Der Verkäufer hatte die Arbeit an der Schreibmaschine beendet und Frieder las sich den Vertrag flüchtig durch, etwas Ungewöhnliches konnte er nicht erkennen und unterschrieb. Dann fuhren sie von Hof.
Petra, Claudia und Paula liefen um den VW herum und insbesondere Frieders Frau beäugte den Van misstrauisch. Sie zog einen kleinen Spiegel aus der Tasche und hielt diesen in den vorderen linken Radkasten, dann wiederholte sie diese Prozedur an den drei übrigen.
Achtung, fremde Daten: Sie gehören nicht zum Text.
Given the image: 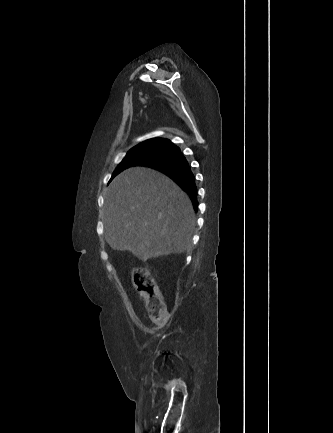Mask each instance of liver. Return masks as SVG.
<instances>
[{
  "mask_svg": "<svg viewBox=\"0 0 333 433\" xmlns=\"http://www.w3.org/2000/svg\"><path fill=\"white\" fill-rule=\"evenodd\" d=\"M102 217L113 250L138 259L180 254L188 248L194 210L188 195L153 169L131 167L110 183Z\"/></svg>",
  "mask_w": 333,
  "mask_h": 433,
  "instance_id": "6515ba94",
  "label": "liver"
}]
</instances>
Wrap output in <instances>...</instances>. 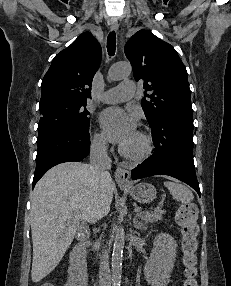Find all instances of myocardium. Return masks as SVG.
<instances>
[{"label": "myocardium", "instance_id": "obj_1", "mask_svg": "<svg viewBox=\"0 0 231 286\" xmlns=\"http://www.w3.org/2000/svg\"><path fill=\"white\" fill-rule=\"evenodd\" d=\"M137 134L142 141V147L139 151L130 152L123 146L119 148L120 153L125 158L134 162H140L147 159L152 154L153 151V142L150 135L143 131H139Z\"/></svg>", "mask_w": 231, "mask_h": 286}]
</instances>
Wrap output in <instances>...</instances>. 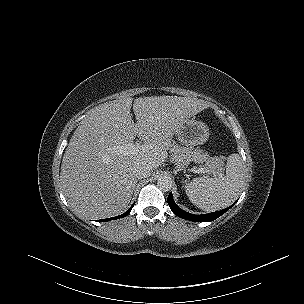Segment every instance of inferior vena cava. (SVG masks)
<instances>
[{
    "label": "inferior vena cava",
    "mask_w": 304,
    "mask_h": 304,
    "mask_svg": "<svg viewBox=\"0 0 304 304\" xmlns=\"http://www.w3.org/2000/svg\"><path fill=\"white\" fill-rule=\"evenodd\" d=\"M153 168L148 164L137 165L134 170V175L137 179L147 178L151 176Z\"/></svg>",
    "instance_id": "inferior-vena-cava-1"
}]
</instances>
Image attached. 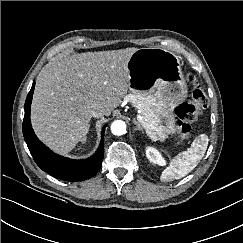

„Scheint ganz gut auszusehen“ erklärte sie ihrem verdutzten Gatten „mach mal die Motorhaube auf.“
„Hm, alles trocken, kein Ölaustritt“ sagte sie „lass‘ ihn mal an.“
Bergmann startete die Maschine und Petra hielt ein Ohr über den Motorraum, konzentriert lauschte sie dem hämmernden Diesel und nickte.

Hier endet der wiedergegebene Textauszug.